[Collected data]
:::::
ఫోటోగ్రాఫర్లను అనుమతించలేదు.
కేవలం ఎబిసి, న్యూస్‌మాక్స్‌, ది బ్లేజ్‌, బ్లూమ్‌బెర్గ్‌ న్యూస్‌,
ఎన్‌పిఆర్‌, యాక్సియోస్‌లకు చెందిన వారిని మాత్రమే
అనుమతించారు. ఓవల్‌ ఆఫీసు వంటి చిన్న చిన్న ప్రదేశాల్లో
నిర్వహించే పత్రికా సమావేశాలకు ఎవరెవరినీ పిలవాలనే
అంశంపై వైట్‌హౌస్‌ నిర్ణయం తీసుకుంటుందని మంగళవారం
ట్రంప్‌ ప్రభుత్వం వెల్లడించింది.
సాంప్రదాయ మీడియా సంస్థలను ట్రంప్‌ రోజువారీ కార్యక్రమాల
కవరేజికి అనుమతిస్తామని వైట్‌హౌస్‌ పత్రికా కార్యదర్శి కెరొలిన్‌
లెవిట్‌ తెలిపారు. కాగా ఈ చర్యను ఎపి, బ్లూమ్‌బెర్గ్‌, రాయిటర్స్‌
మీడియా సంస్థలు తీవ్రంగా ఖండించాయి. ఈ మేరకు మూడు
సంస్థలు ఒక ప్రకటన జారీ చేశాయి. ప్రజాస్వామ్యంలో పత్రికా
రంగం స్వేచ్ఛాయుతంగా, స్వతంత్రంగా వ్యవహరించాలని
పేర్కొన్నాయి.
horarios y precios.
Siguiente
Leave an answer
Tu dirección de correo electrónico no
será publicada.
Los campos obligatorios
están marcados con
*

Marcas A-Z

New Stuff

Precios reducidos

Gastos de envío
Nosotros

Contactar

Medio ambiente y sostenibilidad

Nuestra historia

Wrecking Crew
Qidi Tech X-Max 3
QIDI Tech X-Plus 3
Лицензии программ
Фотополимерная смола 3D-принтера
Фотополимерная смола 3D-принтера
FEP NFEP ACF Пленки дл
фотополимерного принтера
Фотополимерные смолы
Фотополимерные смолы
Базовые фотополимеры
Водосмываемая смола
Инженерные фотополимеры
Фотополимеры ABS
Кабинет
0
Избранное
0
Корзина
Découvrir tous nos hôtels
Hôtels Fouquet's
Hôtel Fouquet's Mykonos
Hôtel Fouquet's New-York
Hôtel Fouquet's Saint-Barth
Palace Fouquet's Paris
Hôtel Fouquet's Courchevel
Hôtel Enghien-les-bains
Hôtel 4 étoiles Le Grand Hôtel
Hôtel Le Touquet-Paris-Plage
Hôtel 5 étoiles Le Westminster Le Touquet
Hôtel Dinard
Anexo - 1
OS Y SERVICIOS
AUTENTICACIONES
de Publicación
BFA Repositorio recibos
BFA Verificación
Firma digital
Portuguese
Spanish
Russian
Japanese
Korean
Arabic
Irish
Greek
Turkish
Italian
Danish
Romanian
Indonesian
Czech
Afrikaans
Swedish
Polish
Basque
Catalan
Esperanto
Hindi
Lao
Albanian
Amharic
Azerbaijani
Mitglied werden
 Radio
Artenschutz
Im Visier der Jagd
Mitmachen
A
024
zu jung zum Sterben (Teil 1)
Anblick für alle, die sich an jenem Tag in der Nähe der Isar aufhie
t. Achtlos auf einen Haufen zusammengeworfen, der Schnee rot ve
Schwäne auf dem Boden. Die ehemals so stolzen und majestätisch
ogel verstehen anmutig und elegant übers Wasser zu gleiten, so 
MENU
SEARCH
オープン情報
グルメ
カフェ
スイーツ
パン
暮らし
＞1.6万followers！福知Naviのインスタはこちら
:::::
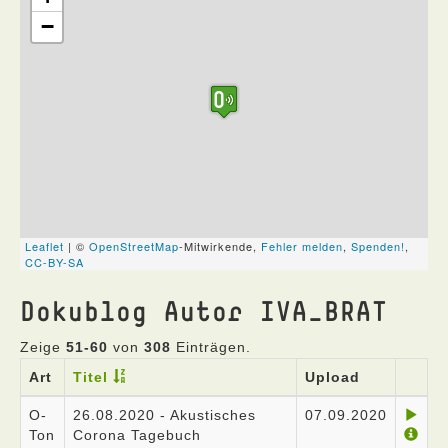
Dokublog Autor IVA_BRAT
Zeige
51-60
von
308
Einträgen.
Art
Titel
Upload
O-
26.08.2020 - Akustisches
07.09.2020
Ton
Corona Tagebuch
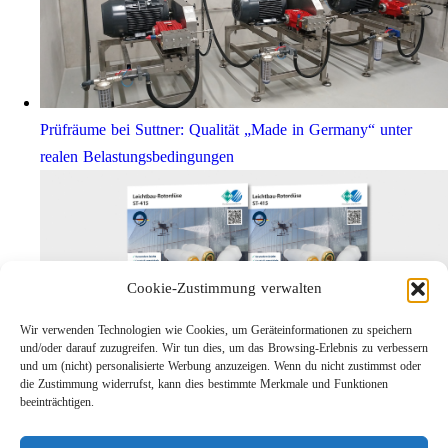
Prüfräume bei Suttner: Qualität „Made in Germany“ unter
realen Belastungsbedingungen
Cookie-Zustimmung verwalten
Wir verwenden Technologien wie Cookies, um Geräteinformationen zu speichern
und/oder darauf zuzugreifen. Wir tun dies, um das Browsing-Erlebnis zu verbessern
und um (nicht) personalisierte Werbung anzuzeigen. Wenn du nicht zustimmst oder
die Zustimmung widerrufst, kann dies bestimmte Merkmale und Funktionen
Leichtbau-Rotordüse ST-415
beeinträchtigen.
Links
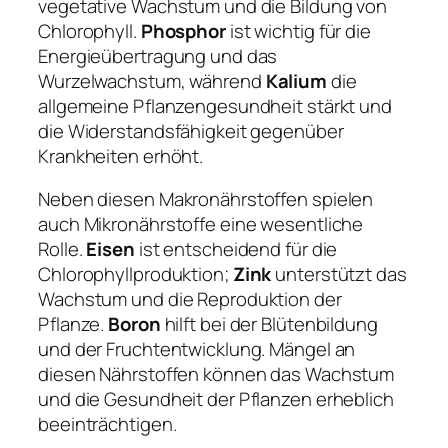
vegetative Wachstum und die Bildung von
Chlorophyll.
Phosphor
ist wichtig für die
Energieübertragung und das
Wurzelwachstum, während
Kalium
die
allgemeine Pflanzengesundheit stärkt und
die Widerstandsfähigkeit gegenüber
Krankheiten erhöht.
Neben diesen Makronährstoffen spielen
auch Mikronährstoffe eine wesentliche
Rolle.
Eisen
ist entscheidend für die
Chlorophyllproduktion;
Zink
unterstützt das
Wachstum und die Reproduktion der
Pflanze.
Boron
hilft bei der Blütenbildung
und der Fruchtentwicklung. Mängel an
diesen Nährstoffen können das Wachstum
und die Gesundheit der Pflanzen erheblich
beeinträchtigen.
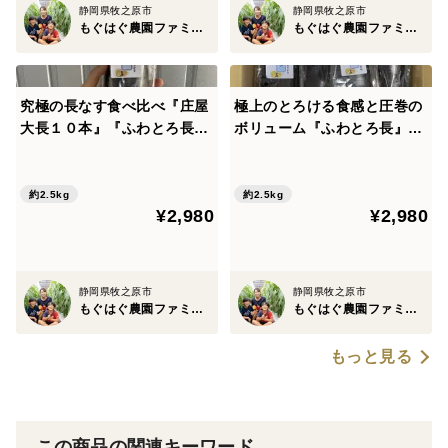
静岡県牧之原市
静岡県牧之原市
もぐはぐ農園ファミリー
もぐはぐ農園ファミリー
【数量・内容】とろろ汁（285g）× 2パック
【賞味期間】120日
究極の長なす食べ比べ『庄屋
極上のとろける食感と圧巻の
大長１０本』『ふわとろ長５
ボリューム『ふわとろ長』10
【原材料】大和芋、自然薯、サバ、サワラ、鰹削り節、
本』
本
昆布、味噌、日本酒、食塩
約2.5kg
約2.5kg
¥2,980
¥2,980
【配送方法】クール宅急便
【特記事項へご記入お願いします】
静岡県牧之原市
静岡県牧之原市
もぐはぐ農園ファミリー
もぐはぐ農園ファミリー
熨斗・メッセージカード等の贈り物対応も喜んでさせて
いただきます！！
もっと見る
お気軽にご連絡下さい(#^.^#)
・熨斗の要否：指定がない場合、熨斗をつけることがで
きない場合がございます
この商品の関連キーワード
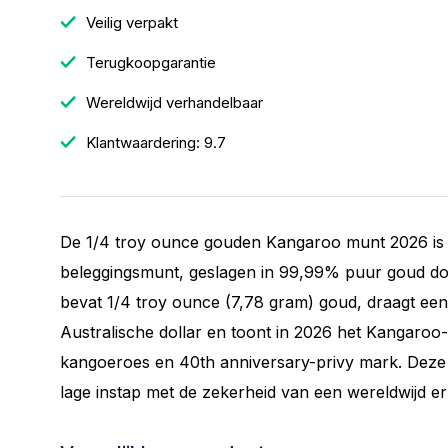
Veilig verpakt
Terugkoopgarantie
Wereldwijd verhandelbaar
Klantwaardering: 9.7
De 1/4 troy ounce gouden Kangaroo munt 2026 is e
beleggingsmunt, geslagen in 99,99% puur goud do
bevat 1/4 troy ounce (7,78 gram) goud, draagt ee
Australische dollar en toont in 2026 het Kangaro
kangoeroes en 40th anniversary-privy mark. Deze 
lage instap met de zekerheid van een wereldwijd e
:::::
### Goal of the exercise
The stretch of entries above that starts with the line containing "Firma digital" and goes on through the line containing "zu jung zum Sterben (Teil 1)" is to be transcribed exactly, and no other line is to be transcribed.

### Response box
Firma digital
Portuguese
Spanish
Russian
Japanese
Korean
Arabic
Irish
Greek
Turkish
Italian
Danish
Romanian
Indonesian
Czech
Afrikaans
Swedish
Polish
Basque
Catalan
Esperanto
Hindi
Lao
Albanian
Amharic
Azerbaijani
Mitglied werden
 Radio
Artenschutz
Im Visier der Jagd
Mitmachen
A
024
zu jung zum Sterben (Teil 1)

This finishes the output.